Regulatory mechanisms in myosins

Start date: 1 April 2022
End date: 31 March 2027
Funder: Wellcome Trust
Value: £1,377,893
Primary investigator: Professor Michelle Peckham
Co-investigators: 00997327, 00997327, 00962848;
Technical staff: 01083091

Project title

Description

Background

Myosin is a motor protein found in every human cell. It is essential for the heart to beat, for muscles to contract, for platelets to form blood clots, in hearing, vision and many other functions. We know that there are over 40 different kinds of myosin, and that the individual properties of each myosin are exquisitely adapted for their cellular roles. Mutations in the genes encoding these proteins lead to a wide range of diseases from heart disease to deafness and blindness. However, there are still many questions we have yet to find answers to about how the activity of these proteins is regulated. I plan to investigate three specific types of myosin, each associated with disease, to discover how these proteins are switched on and off, and when and where this happens in cells, to understand how mutations affect their normal cellular roles.

Research overview

A grand challenge in cell biology is to integrate the incredible insights delivered by structural biology (especially recent advances in cryoEM) into the cellular context, to understand the structure of the motors in situ and how they change with time and space. Shutdown molecules could diffuse freely in the cytoplasm and become activated once they are recruited to their cargo (organelle) via interaction partners, enabling spatial and temporal control over their activation or remain inactivated when bound to cargo until their activity is needed (36).

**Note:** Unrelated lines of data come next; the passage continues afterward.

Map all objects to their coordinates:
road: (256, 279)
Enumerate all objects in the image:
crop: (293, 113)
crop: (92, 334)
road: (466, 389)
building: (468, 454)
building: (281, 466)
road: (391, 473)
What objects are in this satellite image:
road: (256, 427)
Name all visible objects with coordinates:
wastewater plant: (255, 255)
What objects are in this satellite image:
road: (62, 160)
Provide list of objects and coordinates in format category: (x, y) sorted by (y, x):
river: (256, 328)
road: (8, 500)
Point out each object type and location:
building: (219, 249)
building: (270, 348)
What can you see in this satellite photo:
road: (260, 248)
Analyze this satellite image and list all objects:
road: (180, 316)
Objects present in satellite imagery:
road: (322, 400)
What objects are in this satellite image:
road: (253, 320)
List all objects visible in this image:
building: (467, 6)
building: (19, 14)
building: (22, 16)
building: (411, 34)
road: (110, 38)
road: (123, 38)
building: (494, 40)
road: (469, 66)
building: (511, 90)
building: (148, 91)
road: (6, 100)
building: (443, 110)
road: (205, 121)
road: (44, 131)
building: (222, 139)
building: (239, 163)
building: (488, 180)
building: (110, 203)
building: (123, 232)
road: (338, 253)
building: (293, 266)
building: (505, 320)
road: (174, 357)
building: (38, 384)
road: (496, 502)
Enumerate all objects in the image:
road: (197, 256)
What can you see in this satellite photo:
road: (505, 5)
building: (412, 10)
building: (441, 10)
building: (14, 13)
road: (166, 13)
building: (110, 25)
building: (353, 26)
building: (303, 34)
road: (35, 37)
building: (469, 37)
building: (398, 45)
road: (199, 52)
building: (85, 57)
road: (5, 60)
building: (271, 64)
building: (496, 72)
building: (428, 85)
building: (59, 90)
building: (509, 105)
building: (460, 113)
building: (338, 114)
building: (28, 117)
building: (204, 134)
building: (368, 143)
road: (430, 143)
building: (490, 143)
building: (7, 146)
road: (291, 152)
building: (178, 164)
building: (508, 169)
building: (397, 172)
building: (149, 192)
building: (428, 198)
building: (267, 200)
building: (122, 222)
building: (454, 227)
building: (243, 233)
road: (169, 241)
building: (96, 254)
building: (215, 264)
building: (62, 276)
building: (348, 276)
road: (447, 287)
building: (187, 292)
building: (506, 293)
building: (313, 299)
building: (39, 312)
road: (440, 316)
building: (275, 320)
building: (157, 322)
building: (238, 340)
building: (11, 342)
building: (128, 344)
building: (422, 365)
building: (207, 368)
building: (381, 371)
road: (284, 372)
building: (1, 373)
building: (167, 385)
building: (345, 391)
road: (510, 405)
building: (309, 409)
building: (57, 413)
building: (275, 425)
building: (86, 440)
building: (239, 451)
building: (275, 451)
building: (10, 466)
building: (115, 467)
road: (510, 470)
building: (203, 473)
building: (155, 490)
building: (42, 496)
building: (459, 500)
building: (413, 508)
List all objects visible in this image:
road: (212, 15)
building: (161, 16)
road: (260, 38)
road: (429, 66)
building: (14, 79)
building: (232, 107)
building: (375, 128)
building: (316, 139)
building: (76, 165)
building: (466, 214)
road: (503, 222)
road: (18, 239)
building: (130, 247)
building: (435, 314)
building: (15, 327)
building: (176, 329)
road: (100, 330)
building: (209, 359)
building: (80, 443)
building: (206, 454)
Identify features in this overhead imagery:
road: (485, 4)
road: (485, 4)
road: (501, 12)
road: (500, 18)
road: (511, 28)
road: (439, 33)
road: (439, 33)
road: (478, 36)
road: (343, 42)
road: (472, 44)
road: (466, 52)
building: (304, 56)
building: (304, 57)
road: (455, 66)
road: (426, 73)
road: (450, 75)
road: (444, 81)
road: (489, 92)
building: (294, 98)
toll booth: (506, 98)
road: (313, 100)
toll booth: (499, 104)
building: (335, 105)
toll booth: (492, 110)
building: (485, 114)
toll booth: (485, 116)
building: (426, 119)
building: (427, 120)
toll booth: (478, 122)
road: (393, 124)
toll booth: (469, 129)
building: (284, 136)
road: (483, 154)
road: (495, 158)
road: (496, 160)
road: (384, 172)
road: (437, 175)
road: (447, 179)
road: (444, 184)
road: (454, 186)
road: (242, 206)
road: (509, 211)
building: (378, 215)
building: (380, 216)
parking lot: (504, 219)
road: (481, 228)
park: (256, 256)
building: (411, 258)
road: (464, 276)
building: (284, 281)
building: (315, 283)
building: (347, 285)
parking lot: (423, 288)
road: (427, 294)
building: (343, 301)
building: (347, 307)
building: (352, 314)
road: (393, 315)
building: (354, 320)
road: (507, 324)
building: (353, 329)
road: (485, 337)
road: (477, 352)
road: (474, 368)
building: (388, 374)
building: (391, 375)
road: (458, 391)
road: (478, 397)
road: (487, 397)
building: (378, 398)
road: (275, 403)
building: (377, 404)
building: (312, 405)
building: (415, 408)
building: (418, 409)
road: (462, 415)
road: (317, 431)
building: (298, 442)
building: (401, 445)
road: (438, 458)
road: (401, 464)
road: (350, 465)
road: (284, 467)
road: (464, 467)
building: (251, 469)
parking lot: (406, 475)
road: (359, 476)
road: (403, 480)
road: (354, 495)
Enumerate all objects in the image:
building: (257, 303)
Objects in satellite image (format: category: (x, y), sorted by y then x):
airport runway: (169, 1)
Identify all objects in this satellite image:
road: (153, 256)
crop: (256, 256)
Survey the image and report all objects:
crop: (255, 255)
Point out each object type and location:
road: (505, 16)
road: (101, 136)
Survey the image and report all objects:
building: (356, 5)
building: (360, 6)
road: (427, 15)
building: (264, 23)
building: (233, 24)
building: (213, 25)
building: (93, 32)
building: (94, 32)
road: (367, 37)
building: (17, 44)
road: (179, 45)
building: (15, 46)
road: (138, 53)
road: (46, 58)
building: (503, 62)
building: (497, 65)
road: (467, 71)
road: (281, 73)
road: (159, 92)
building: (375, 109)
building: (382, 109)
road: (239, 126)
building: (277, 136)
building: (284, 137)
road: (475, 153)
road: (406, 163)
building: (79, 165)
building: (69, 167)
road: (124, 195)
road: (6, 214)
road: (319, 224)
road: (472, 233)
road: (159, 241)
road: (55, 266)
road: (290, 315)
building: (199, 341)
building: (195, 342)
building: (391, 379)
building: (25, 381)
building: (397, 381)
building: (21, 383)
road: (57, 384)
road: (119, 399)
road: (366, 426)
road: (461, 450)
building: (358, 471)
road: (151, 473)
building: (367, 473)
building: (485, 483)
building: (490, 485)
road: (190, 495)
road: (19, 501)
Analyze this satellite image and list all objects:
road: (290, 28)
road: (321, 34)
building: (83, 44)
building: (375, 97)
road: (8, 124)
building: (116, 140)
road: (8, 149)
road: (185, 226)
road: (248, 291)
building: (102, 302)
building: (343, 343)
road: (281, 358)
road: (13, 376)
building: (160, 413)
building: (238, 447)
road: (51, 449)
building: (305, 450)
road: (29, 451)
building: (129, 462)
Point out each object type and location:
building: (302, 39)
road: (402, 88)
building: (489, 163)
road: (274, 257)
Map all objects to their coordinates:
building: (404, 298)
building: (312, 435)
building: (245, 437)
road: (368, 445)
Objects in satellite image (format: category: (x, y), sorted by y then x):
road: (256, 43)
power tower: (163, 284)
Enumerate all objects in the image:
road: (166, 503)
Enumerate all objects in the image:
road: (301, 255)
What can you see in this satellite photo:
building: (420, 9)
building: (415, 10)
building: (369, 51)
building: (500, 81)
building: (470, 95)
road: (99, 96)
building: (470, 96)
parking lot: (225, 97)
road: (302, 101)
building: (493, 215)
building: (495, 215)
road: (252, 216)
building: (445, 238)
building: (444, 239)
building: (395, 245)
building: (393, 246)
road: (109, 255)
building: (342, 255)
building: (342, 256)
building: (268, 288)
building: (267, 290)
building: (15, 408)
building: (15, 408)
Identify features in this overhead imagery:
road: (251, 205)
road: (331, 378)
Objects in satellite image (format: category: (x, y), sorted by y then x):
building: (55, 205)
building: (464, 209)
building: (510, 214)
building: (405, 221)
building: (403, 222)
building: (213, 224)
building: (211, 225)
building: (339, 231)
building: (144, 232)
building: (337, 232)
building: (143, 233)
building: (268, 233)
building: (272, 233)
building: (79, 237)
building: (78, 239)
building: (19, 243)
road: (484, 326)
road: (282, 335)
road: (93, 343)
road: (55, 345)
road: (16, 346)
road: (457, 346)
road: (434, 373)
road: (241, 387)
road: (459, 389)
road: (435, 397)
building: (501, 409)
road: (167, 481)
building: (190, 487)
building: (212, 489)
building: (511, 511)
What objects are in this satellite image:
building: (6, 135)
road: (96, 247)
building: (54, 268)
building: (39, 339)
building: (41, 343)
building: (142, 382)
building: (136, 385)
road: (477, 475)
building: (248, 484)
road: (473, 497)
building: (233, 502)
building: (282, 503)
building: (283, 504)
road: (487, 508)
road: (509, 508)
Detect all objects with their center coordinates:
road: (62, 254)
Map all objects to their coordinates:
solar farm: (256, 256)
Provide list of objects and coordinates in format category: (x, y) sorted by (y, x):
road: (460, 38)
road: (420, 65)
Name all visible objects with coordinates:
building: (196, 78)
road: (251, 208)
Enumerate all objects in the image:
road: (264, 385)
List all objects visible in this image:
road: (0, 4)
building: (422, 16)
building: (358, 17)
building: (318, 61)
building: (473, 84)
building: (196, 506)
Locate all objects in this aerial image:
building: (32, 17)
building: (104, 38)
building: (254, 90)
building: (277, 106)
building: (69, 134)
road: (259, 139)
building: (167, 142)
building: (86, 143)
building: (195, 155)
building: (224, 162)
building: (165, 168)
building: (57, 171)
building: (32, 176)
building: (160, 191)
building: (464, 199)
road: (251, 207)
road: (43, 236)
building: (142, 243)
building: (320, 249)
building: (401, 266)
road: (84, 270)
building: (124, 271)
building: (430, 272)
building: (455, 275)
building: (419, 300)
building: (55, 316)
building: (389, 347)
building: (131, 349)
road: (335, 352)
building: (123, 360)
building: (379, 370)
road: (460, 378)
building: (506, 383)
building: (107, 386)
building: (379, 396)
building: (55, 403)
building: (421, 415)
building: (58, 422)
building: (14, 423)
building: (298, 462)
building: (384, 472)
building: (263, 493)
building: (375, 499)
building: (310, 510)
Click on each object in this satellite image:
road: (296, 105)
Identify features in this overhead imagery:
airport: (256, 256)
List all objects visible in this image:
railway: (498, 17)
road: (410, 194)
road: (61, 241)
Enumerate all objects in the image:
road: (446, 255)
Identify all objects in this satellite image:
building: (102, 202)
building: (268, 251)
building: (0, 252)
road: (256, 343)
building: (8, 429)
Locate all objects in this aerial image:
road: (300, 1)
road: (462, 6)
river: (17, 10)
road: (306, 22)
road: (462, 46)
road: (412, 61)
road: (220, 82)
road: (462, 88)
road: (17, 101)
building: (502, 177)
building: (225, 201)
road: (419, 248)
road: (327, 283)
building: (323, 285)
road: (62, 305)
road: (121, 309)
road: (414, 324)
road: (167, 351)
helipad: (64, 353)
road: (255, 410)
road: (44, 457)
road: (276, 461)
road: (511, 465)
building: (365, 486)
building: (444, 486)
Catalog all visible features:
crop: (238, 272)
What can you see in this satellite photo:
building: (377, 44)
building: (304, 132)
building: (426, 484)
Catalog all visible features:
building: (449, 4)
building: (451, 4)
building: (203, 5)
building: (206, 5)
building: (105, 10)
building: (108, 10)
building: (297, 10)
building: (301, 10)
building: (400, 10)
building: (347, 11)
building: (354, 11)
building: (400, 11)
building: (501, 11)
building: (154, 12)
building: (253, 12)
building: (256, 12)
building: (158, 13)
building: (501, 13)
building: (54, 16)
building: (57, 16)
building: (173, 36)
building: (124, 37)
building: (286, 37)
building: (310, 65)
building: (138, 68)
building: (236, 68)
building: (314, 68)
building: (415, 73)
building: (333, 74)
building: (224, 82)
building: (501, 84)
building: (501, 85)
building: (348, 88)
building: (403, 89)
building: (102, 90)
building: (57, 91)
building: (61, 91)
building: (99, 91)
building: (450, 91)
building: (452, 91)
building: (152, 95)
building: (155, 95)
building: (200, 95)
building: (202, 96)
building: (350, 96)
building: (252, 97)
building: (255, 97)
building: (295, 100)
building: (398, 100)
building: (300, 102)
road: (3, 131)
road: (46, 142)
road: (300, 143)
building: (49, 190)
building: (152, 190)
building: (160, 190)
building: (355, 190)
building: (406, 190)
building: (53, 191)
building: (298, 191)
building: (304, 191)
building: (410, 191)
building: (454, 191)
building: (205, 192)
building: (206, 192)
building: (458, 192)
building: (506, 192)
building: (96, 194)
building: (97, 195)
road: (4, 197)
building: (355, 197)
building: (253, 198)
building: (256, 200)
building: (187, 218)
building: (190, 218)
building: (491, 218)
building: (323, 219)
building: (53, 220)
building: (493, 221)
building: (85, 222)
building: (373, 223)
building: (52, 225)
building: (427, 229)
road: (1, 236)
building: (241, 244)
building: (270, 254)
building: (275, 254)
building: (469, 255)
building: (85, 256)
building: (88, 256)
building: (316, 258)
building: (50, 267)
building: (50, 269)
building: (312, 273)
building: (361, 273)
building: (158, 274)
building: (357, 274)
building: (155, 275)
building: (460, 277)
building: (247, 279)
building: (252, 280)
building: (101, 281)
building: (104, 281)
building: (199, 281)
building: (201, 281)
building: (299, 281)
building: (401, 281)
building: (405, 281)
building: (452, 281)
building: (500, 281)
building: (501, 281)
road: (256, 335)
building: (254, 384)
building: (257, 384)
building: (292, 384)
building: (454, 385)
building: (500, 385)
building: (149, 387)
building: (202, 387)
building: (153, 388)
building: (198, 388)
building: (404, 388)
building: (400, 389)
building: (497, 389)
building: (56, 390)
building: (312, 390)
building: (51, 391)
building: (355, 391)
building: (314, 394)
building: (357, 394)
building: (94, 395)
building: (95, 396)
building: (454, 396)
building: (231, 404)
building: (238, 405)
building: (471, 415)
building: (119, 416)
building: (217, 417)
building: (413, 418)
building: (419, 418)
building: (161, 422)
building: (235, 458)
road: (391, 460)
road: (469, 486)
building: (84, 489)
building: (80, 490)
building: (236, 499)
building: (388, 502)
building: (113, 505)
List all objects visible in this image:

In this work, we plan to use both single particle CryoEM approaches to solve the structures of myosin in different states, and link these to the structures of these myosins in situ – inside the cells, which we will solve using CryoElectron Tomography.

Key findings

As part of this study, we have solved the structure of shutdown Myosin-2 which helps us to understand how its activation leads to myosin filament assembly. This specific myosin, platelet myosin, is a key component of blood clotting.

Using cryo-EM technology housed in the ABSL, powerful imaging equipment this new structure reveals hotspots important for keeping the myosin switched off, which shows how inherited disease mutations would disrupt this switched off structure and how this would lead to diseases, such as bleeding disorders. 

More details of these findings can be found in Cryo-EM structure of shutdown human non-muscle myosin 2A in Science Advances.

Impact

This structure is already being used by clinicians in Italy to understand disease mutations in patients.